RFR(S): 8199811: com/sun/jdi/ProcessAttachTest.java fails intermittently: Remote thread failed for unknown reason

David Holmes david.holmes at oracle.com
Mon Aug 6 07:31:01 UTC 2018


Hi Chris,

On 6/08/2018 2:28 PM, Chris Plummer wrote:
> Hi David,
> 
> On 8/5/18 5:33 PM, David Holmes wrote:
>> Hi Chris,
>>
>> On 4/08/2018 4:23 AM, Chris Plummer wrote:
>>> Hello,
>>>
>>> Please review the following fix for JDK12:
>>>
>>> http://cr.openjdk.java.net/~cjplummer/8199811/webrev.00
>>>
>>> https://bugs.openjdk.java.net/browse/JDK-8199811
>>>
>>> The root of the problem is that there is no code in the solaris or 
>>> windows AttachListener support that ensures that the listener is done 
>>> being initialized before attaching and  attempting to enqueue the 
>>> first command.

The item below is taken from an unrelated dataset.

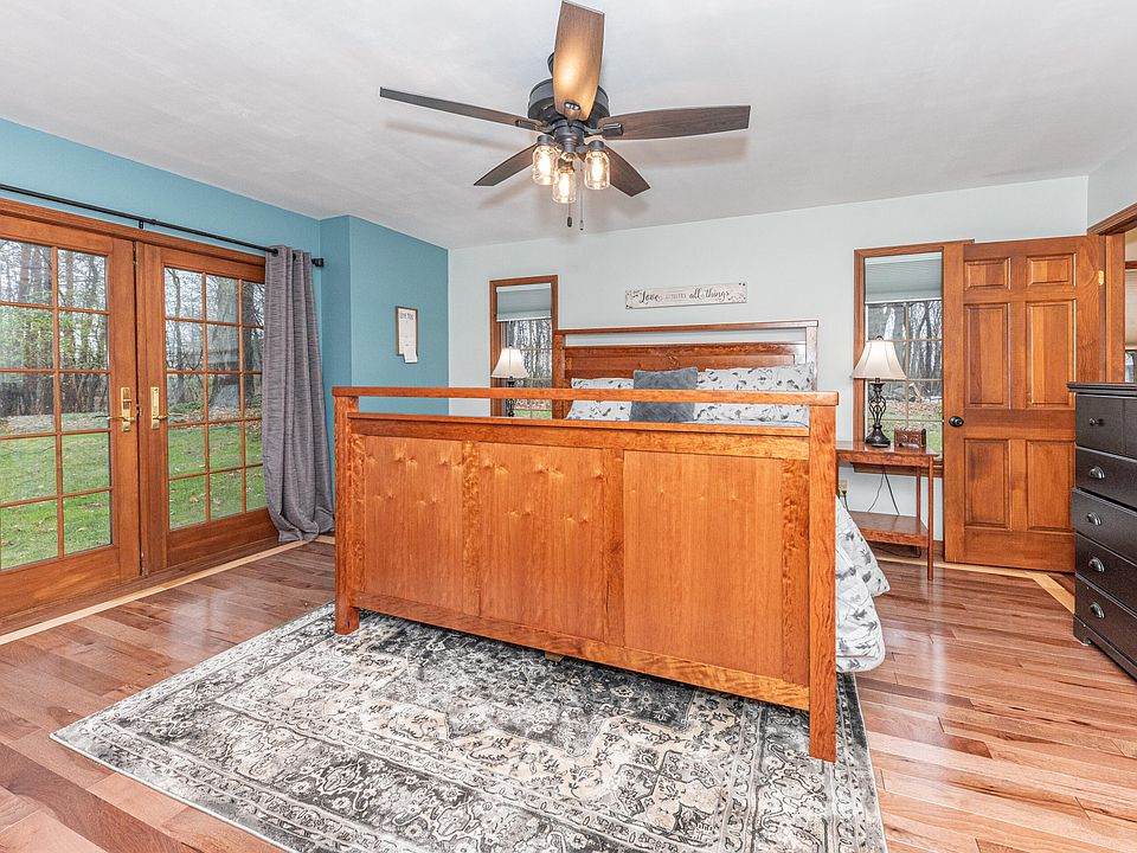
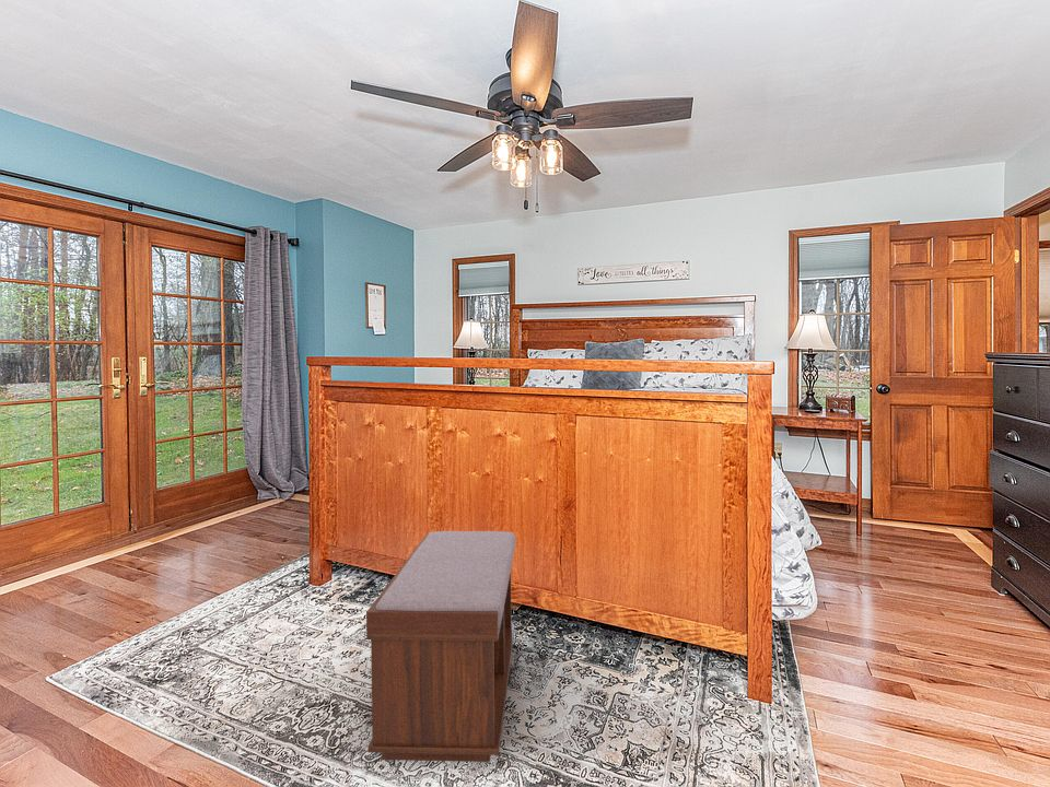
+ bench [365,530,516,763]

The enqueue operation fails when is sees that the 
>>> listener is not attached yet.
>>>
>>> I was able to force this failure to happen every time by adding a 10 
>>> second sleep in attach_listener_thread_entry() just before the call 
>>> to AttachListener::set_initialized(). This did not cause macosx or 
>>> linux to fail, but did make solaris fail (failures had not been noted 
>>> previously) and windows to fail (failures previously had been 
>>> observed, but very rarely).
>>
>> I'm having trouble seeing the complete code paths here to understand 
>> the control flow for initialization and subsequent use. How do we get 
>> to the enqueue logic (that fails) if the initialization logic has not 
>> yet completed? Is the init logic asynchronous? (If so I would expect 
>> many more failures of this nature.)
> It's seems to be very convoluted on Windows, and somewhat on Solaris 
> too. Took me a while to figure it out enough to fix this issue. Yes, it 
> appears the init logic is async w.r.t. the enqueue logic. On Windows the 
> init logic is always triggered during VM startup. I had previously 
> inserted some pns2() calls to see how it gets initialized. Here's what 
> it produced:
> 
> V  [jvm.dll+0x30b7fd]  AttachListener::init+0x2dd  (attachlistener.cpp:466)
> V  [jvm.dll+0xd59513]  Threads::create_vm+0x873  (thread.cpp:3817)
> V  [jvm.dll+0x862e71]  JNI_CreateJavaVM_inner+0xd1  (jni.cpp:3945)
> V  [jvm.dll+0x8667af]  JNI_CreateJavaVM+0x1f  (jni.cpp:4036)
> C  [java.exe+0x36df]
> C  [java.exe+0x19fcc]
> C  [KERNEL32.DLL+0x13d2]
> C  [ntdll.dll+0x154f4]
> 
> V  [jvm.dll+0x30c473]  AttachListener::pd_init+0x23  
> (attachlistener_windows.cpp:394)
> V  [jvm.dll+0x30a6fc]  attach_listener_thread_entry+0x17c  
> (attachlistener.cpp:352)
> V  [jvm.dll+0xd622ac]  JavaThread::run+0x3ec  (thread.cpp:1732)
> V  [jvm.dll+0xba191e]  thread_native_entry+0x11e  (os_windows.cpp:456)
> C  [ucrtbase.DLL+0x1d885]
> C  [KERNEL32.DLL+0x13d2]
> C  [ntdll.dll+0x154f4]
> 
> So AttachListener::init() starts a new thread with 
> attach_listener_thread_entry() as the entrypoint. That's also the method 
> that eventually calls  AttachListener::set_initialized(), and also where 
> I stuck the 10 second delay before the call to 
> AttachListener::set_initialized() to make it fail every time on Windows 
> and Solaris. AttachListener::init() only starts the listener thread. It 
> does not wait for it to become initialized.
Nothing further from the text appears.